• [Texte d'étude]:
★ ★ ★ ★
La Réforme s'imposa à H. plus tard que dans le reste des Rhodes-Extérieures. A Johannes Dörig, pasteur luthérien zélé (1516-1522), succéda Joseph Forrer qui, nommé par l'évêque de Constance, empêcha jusqu'en 1529 l'adoption de la foi nouvelle. Une communauté d'anabaptistes se serait réunie de 1525 à 1529 dans une ferme de Sturzenegg. Après 1531 et à la fin des années 1580, lorsque les conflits confessionnels s'envenimèrent, H. prit une attitude conciliante. Après 1588, des dirigeants politiques protestants quittèrent le village d'Appenzell, où se menait activement la Contre-Réforme, pour s'installer à H. Les derniers autels et les croix funéraires, vestiges d'avant la Réforme, furent supprimés entre 1603 et 1605. Les catholiques avaient déjà dû quitter H.; les juifs, eux, en furent expulsés en 1622.

L'essor de la bourgade (1597-1830)

Une rivalité économique et politique opposait H. à Trogen (qui réussit à devenir en 1597 le chef-lieu du nouveau canton d'Appenzell Rhodes-Extérieures); elle fut apaisée en 1647 par le dédoublement du gouvernement et du Petit Conseil. Sous la République helvétique, H. sera le chef-lieu d'un district homonyme. En 1601, on construisit l'hôtel de ville, où se réunissaient non seulement les autorités communales, mais aussi, en alternance avec Trogen, le double Landrat, le Grand Conseil, le consistoire cantonal et, en alternance avec Hundwil et Urnäsch, le Petit Conseil "d'au-delà de la Sitter". Schwellbrunn se sépara en 1648 pour former une commune et Waldstatt fit de même en 1720. Ainsi amputé au sud-ouest, H. dut à chaque fois redéfinir ses quatre fractions; cette organisation, révisée vers 1780 (le centre, considérablement agrandi, formant une cinquième section) sera abandonnée en 1808.
★ ★ ★ ★
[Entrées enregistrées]
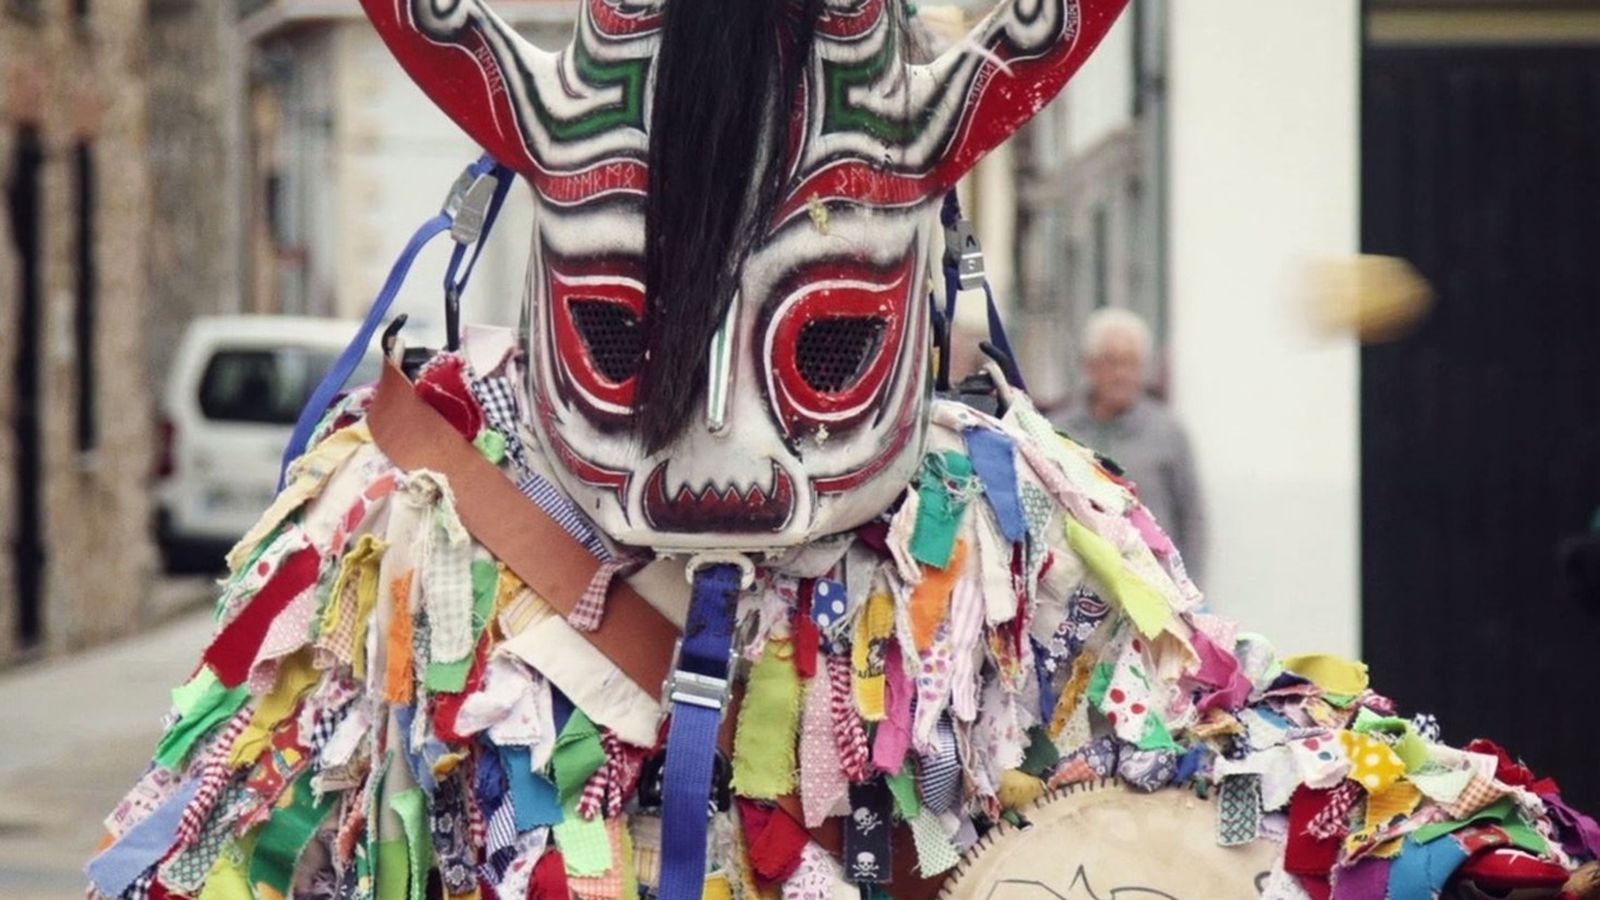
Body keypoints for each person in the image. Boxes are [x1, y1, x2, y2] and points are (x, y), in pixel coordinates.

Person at [86, 2, 1599, 899]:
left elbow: (1196, 767)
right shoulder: (408, 526)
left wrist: (1459, 854)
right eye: (634, 337)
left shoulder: (1000, 533)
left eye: (821, 346)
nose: (719, 462)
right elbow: (229, 842)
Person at [1057, 308, 1206, 579]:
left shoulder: (1168, 433)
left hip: (1156, 590)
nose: (1121, 374)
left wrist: (1191, 591)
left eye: (1130, 363)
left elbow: (1191, 520)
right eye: (1111, 362)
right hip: (1081, 591)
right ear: (1089, 366)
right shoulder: (1058, 432)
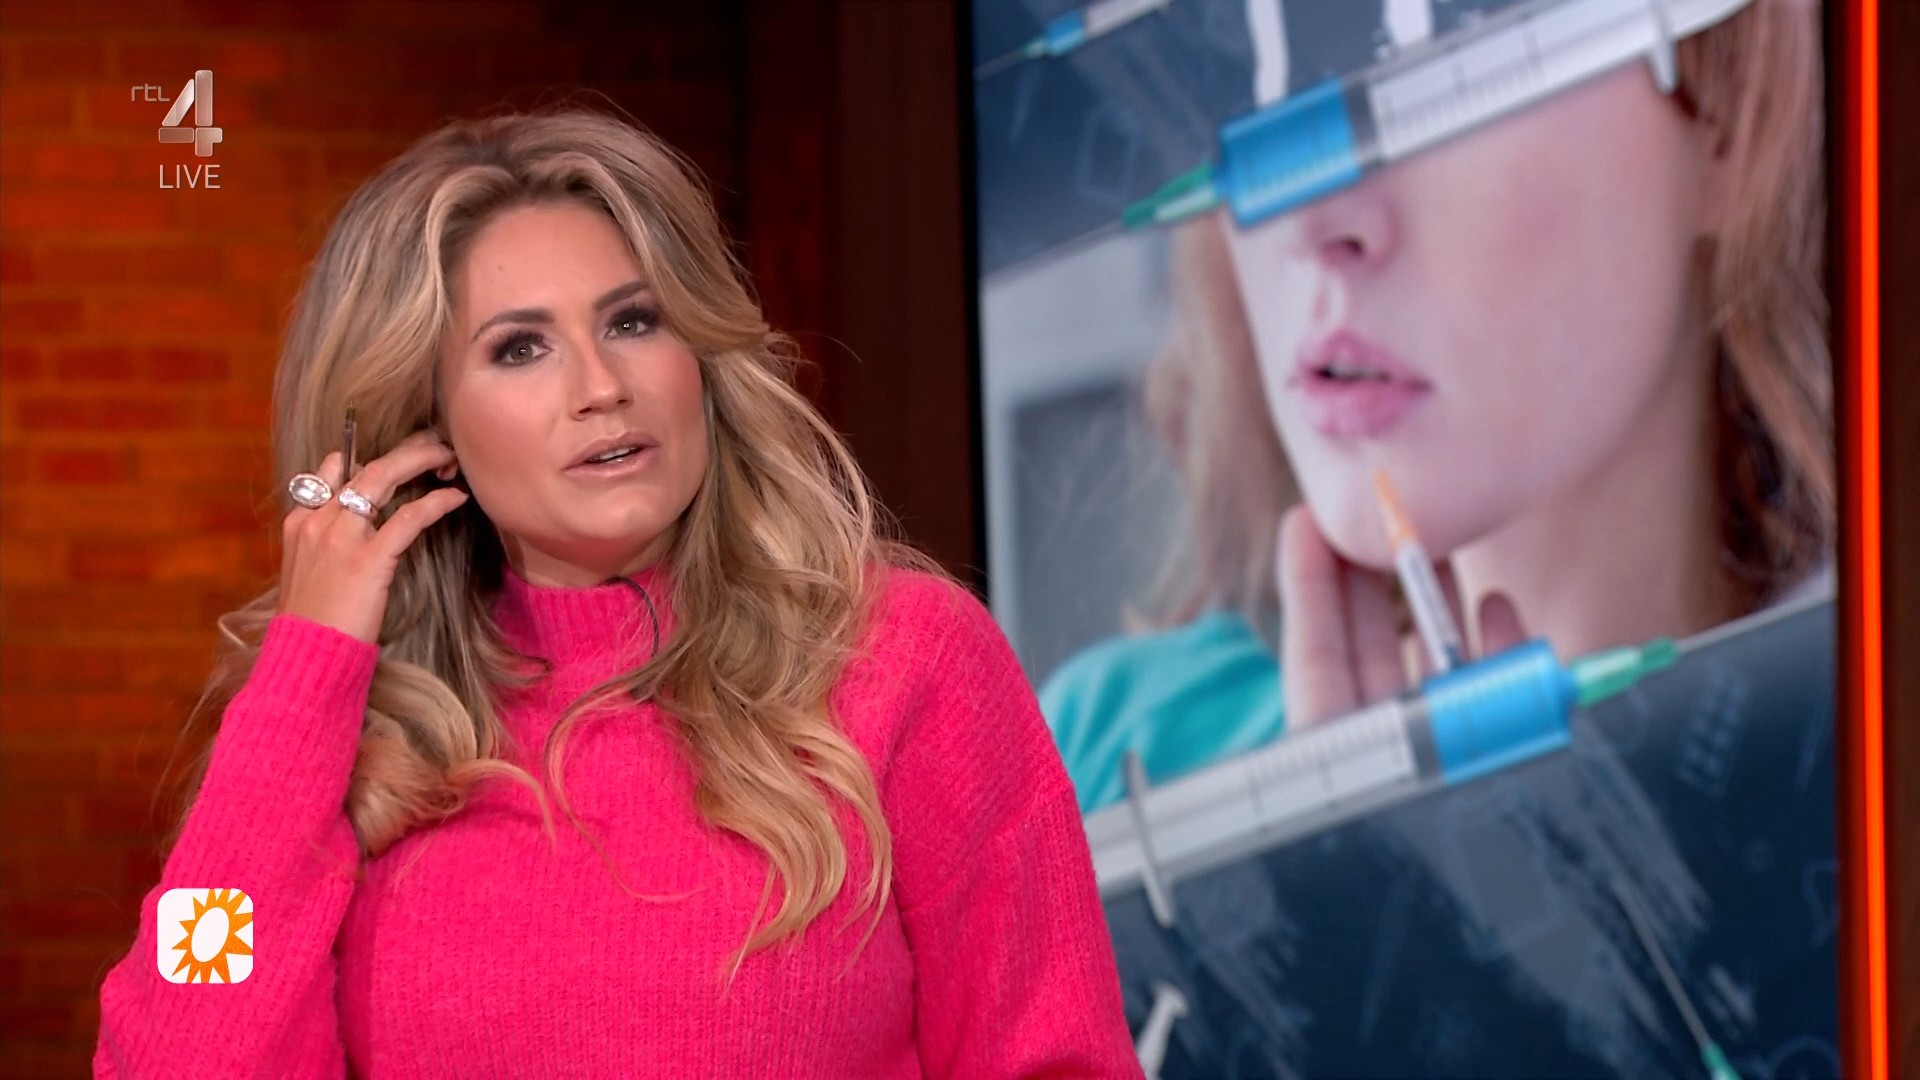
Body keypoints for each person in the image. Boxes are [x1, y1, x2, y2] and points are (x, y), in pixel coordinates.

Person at [94, 108, 1141, 1078]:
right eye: (521, 348)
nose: (602, 387)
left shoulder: (904, 656)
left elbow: (1056, 1058)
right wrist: (306, 673)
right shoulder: (342, 738)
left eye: (635, 321)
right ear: (427, 428)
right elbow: (175, 1047)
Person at [1043, 0, 1833, 812]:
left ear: (1731, 105)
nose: (1308, 219)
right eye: (1253, 71)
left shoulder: (1868, 807)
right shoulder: (1081, 772)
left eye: (1441, 55)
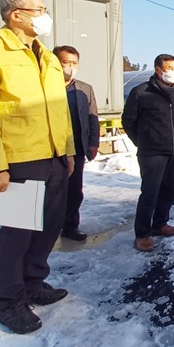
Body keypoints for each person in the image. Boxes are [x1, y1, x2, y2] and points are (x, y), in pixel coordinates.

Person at [0, 0, 75, 334]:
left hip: (54, 157)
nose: (45, 16)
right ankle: (10, 302)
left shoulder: (48, 57)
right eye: (39, 9)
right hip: (18, 161)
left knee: (49, 226)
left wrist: (68, 150)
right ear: (16, 15)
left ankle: (33, 282)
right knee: (16, 234)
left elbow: (60, 109)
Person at [122, 54, 174, 252]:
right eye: (168, 68)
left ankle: (160, 224)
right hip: (152, 152)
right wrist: (143, 141)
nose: (172, 72)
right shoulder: (142, 92)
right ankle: (142, 233)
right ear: (158, 69)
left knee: (167, 190)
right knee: (150, 192)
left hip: (173, 149)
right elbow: (128, 121)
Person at [53, 45, 99, 241]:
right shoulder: (45, 86)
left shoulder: (84, 89)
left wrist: (93, 142)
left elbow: (92, 117)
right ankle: (47, 227)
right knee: (52, 190)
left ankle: (70, 226)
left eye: (74, 63)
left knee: (74, 190)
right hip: (51, 148)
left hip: (77, 146)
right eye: (66, 62)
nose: (70, 67)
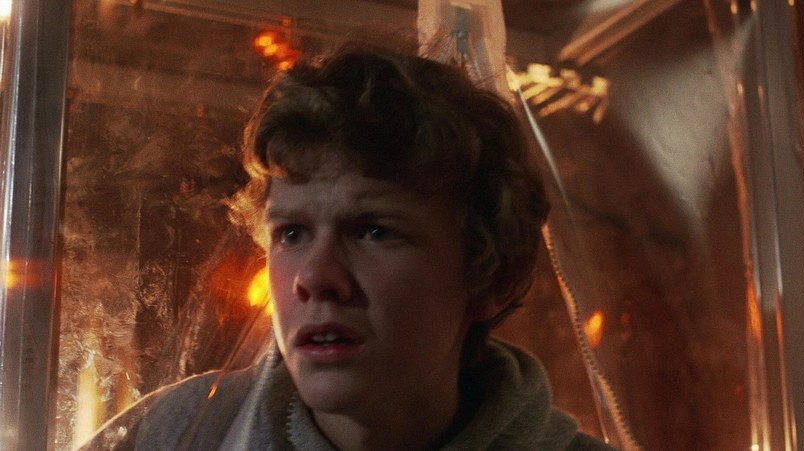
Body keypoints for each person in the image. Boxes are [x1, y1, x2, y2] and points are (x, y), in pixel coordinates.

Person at [82, 42, 614, 450]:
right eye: (292, 233)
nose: (315, 278)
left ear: (492, 278)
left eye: (374, 231)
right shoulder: (180, 433)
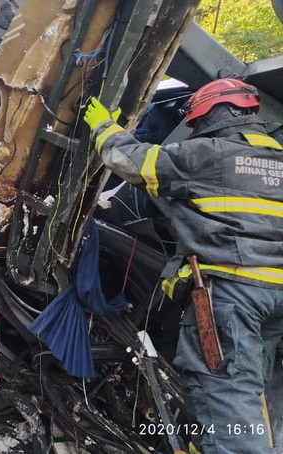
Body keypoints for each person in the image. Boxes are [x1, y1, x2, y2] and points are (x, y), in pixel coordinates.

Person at [84, 78, 283, 452]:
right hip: (276, 300)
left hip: (233, 293)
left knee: (227, 391)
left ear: (208, 114)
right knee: (248, 384)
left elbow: (137, 163)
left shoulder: (208, 154)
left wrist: (104, 129)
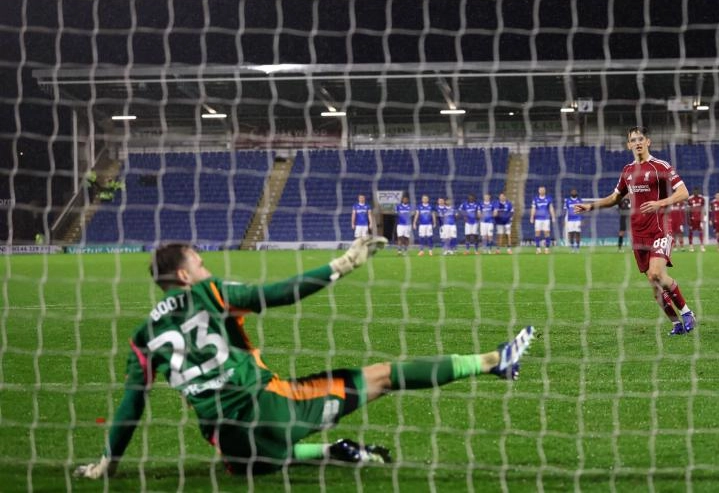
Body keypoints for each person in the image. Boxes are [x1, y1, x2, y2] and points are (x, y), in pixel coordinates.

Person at [73, 239, 535, 479]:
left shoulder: (142, 336)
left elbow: (131, 405)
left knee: (250, 460)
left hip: (227, 443)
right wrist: (341, 265)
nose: (206, 268)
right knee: (381, 376)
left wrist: (109, 464)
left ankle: (330, 452)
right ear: (183, 274)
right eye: (200, 262)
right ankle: (493, 361)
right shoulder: (209, 294)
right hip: (268, 407)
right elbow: (273, 294)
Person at [574, 126, 697, 336]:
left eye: (641, 139)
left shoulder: (661, 166)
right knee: (653, 283)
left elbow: (684, 193)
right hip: (638, 234)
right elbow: (614, 199)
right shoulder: (627, 171)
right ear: (628, 144)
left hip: (659, 230)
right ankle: (676, 324)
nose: (638, 142)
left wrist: (661, 203)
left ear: (648, 142)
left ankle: (687, 312)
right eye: (633, 140)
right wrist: (590, 206)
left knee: (657, 274)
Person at [529, 186, 555, 254]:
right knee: (537, 233)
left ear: (545, 191)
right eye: (540, 190)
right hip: (538, 219)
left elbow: (551, 208)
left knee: (547, 233)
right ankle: (538, 248)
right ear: (538, 191)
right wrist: (532, 217)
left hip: (546, 219)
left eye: (543, 190)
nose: (542, 191)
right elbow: (533, 209)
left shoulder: (549, 198)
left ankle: (547, 248)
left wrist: (553, 217)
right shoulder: (535, 199)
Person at [562, 188, 583, 253]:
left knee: (578, 233)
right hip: (570, 220)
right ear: (571, 193)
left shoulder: (580, 200)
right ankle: (572, 248)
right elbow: (565, 211)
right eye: (572, 191)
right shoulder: (567, 201)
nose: (574, 192)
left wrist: (582, 220)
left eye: (575, 191)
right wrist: (564, 220)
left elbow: (582, 211)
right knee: (571, 234)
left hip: (578, 219)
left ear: (576, 193)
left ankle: (578, 248)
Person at [686, 187, 706, 252]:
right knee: (691, 232)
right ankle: (691, 246)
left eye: (697, 191)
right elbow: (688, 210)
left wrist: (704, 218)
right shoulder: (690, 199)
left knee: (701, 232)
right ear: (693, 191)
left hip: (700, 219)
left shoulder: (702, 198)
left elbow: (703, 209)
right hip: (692, 219)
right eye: (695, 191)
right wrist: (688, 219)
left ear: (698, 191)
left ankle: (702, 246)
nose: (696, 192)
★ ★ ★ ★
• [Série d'exercices]:
A. Recopiez à l'identique le passage du texte sur l'histoire de H. qui commence par « La Réforme s'imposa » et se poursuit jusqu'à « la bourgade (1597-1830) ».
B. D'après le texte sur l'histoire de H., en quelle année l'hôtel de ville fut-il construit ?
C. Rédigez la suite du texte sur l'histoire de H. après sa dernière phrase.
Les entrées enregistrées forment un matériau à part, indépendant du texte.

• [Réponses attendues]:
A.
La Réforme s'imposa à H. plus tard que dans le reste des Rhodes-Extérieures. A Johannes Dörig, pasteur luthérien zélé (1516-1522), succéda Joseph Forrer qui, nommé par l'évêque de Constance, empêcha jusqu'en 1529 l'adoption de la foi nouvelle. Une communauté d'anabaptistes se serait réunie de 1525 à 1529 dans une ferme de Sturzenegg. Après 1531 et à la fin des années 1580, lorsque les conflits confessionnels s'envenimèrent, H. prit une attitude conciliante. Après 1588, des dirigeants politiques protestants quittèrent le village d'Appenzell, où se menait activement la Contre-Réforme, pour s'installer à H. Les derniers autels et les croix funéraires, vestiges d'avant la Réforme, furent supprimés entre 1603 et 1605. Les catholiques avaient déjà dû quitter H.; les juifs, eux, en furent expulsés en 1622.

L'essor de la bourgade (1597-1830)

B. En 1601.

C.
La plus haute instance, pour les affaires intéressant l'ensemble de la Kirchhöri, était l'assemblée des communiers (future assemblée communale). Elle élisait, au début de mai, ses capitaines et conseillers (ainsi que ses délégués au double Landrat, dès 1723); elle désignait à la Saint-Martin divers fonctionnaires. De 1738 environ à 1850, onze des vingt-deux conseillers devaient provenir du bourg et onze des hameaux forains; la charge de capitaine était aussi pourvue doublement. La présidence des autorités communales revenait, le cas échéant, au plus haut magistrat cantonal résidant sur place. Les propriétaires d'immeubles sis dans les limites de l'inspection du feu (Feuerschaubezirk) s'organisèrent au XVIe s. en une "corporation" bourgeoise, dirigée par les conseillers du bourg, qui se chargea de la lutte contre les incendies, de la police des constructions, de questions de sécurité, de l'adduction d'eau. Une administration particulière gérait les vastes biens communaux de la Nordhalde, dont les droits passèrent toutefois au XVIIIe s. à des particuliers ou furent acquis par la commune qui les attribua en 1799 à la bourse des pauvres. Il faut mentionner en outre les établissements communaux affermés, comme la tuilerie du Mauchler (jusqu'en 1843), la tannerie, l'abattoir, les bains et la taverne dite Schützenstube. Jusque vers 1830, l'économie et la politique étaient contrôlées par quelques familles, tantôt apparentées, tantôt rivales.

Plan du bourg dans son état de 1628, dessiné à la plume et à l'aquarelle vers 1819 par Johann Ludwig Merz (Museum Herisau).
Plan du bourg dans son état de 1628, dessiné à la plume et à l'aquarelle vers 1819 par Johann Ludwig Merz (Museum Herisau).
Plan du bourg dans son état de 1818, dessiné à la plume et à l'aquarelle vers 1819 par Johann Ludwig Merz (Museum Herisau).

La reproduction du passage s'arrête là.